__PROBLEM STATEMENT__:
Please reproduce the data in full, exactly as it stands.

__DATA UNDER STUDY__:
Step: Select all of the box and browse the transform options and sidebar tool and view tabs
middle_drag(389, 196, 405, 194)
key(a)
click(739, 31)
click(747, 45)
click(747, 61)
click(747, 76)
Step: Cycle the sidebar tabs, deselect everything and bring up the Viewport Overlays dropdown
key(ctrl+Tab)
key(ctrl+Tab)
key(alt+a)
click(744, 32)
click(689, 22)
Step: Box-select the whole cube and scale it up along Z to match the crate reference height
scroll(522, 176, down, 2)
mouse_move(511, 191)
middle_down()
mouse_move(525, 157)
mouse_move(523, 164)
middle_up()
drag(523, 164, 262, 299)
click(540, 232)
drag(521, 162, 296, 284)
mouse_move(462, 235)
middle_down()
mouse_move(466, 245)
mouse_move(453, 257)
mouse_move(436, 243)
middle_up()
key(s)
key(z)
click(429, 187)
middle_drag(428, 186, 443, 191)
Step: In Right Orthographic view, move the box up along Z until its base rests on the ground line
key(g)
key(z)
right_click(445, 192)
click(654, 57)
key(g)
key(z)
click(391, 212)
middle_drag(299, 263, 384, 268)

__RESPONSE BELOW__:
Step: Select all of the box and browse the transform options and sidebar tool and view tabs
middle_drag(389, 196, 405, 194)
key(a)
click(739, 31)
click(747, 45)
click(747, 61)
click(747, 76)
Step: Cycle the sidebar tabs, deselect everything and bring up the Viewport Overlays dropdown
key(ctrl+Tab)
key(ctrl+Tab)
key(alt+a)
click(744, 32)
click(689, 22)
Step: Box-select the whole cube and scale it up along Z to match the crate reference height
scroll(522, 176, down, 2)
mouse_move(511, 191)
middle_down()
mouse_move(525, 157)
mouse_move(523, 164)
middle_up()
drag(523, 164, 262, 299)
click(540, 232)
drag(521, 162, 296, 284)
mouse_move(462, 235)
middle_down()
mouse_move(466, 245)
mouse_move(453, 257)
mouse_move(436, 243)
middle_up()
key(s)
key(z)
click(429, 187)
middle_drag(428, 186, 443, 191)
Step: In Right Orthographic view, move the box up along Z until its base rests on the ground line
key(g)
key(z)
right_click(445, 192)
click(654, 57)
key(g)
key(z)
click(391, 212)
middle_drag(299, 263, 384, 268)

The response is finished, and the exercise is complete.